ISTANBUL, Turkey (A.W.)—Turkey is set to amend a law next month that aims to rid the country of illegal workers. Many view this move as retaliation against Armenians in light of the new bill criminalizing Armenian Genocide denial in France.
Varying estimates in Turkey put the number of Armenian citizens in the country from 10,000 to 100,000. Many of them are women, and are employed in low-skill jobs.
“This country, which Mark Levene called ‘the genocide zone,’ throughout its history has made it a habit to deport, expel, and relocate innocent people as retaliation and punishment for things they did not do, or have no connection to at all,” Turkish human rights advocate Ayse Gunaysu told Armenian Weekly Editor Khatchig Mouradian.
The amendment to Law No. 5683 on Residence and Travel of Foreign Subjects will be ratified on Feb. 1. In the past, people from the region migrated to Turkey on tourist visas, finding employment and becoming illegal workers. After a few months, they would leave and reenter the country on a new tourist visa (a process called “visa runs”). The workers hailed mostly from countries such as Georgia, Azerbaijan, the Ukraine, Indonesia, and Armenia. The new system will force migrants to stay out of the country for 90 days between two entries. Authorities are set to strictly enforce the new law, penalizing visa overstays and runs.
However, the amendment allows for employers who wish to keep their workers to pay a salary of TL 1,330 ($744), and an insurance premium, reported Bianet.org. The minimum wage in Turkey is TL 701 ($392), and it is unlikely that an unskilled worker will make significantly more than that.
Back in March 2010, Turkish Prime Minister Recep Tayyip Erdogan hinted at retaliation against Armenian migrant workers if genocide resolutions were passed in foreign parliaments. In a discussion on genocide resolutions in the U.S. and Sweden, he told the BBC’s Turkish Service that of the 170,000 Armenians living in Turkey, only 70,000 are Turkish citizens. “We are turning a blind eye to the remaining 100,000… Tomorrow, I may tell these 100,000 to go back to their country, if it becomes necessary.”

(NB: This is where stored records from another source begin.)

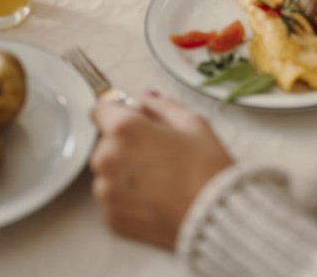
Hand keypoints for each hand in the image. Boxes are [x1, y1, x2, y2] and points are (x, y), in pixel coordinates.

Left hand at [89, 92, 233, 248]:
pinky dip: (128, 197)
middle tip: (157, 152)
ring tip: (157, 178)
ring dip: (123, 171)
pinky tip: (154, 196)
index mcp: (124, 129)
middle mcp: (107, 159)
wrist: (215, 215)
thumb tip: (148, 100)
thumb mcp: (192, 123)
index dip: (120, 112)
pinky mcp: (111, 217)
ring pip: (107, 172)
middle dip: (125, 143)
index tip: (132, 120)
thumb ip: (162, 105)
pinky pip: (113, 199)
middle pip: (105, 142)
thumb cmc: (207, 168)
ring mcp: (106, 191)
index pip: (101, 109)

It appears the French bill was the last straw for Erdogan’s government. On Jan. 25, Turkish Foreign Minister Ahmet Davutoglu told reporters that “Turkey’s response to the adoption of the bill had long been decided.”
The president of the Migrants’ Association for Social Cooperation and Culture, Sefika Gurbuz, called the law a “threat to Armenians,” reported Bianet.
Meanwhile, Gunaysu characterized Turkey’s response a “black comedy.”
“The ongoing blackmail and threats against France is itself proof of guilt as well as a manifestation of lack of dignity and self-respect, despite—of course—pathetic demonstrations of national pride,” said Gunaysu.
Gunaysu, who is a member of the Committee Against Racism and Discrimination of the Human Rights Association of Turkey, pointed out the country’s history of deporting innocents peoples. In 1915, the Young Turk regime began its systemic deportations of Armenians as a main tool to rid the eastern provinces of a native population. “They still tell lies that it was because of treacherous Armenians, whereas hundreds of thousands of Armenians were not engaged in any political activity whatsoever,” said Gunaysu.
Then it was the turn of Turkey’s Kurdish and Greek populations. “The republican period is full of Kurdish deportations, especially in 1938 during and after the Dersim Massacres,” she said. “In 1964, the Turkish government expelled 40,000 Anatolian Greeks, forbidding them to bring along any personal belongings over 20 kg. and $20, as a retaliation against Greece in connection with the Cyprus issue—a deportation that is still terribly painful in the memories of these people.”
Gunaysu added, “The mindset from which this policy of retaliation originates is racist, inhuman, and brutal. The rulers of Turkey have once more proven that [the government] still follows the same path as that of their predecessors back in 1915 and all along the history of the Republic.”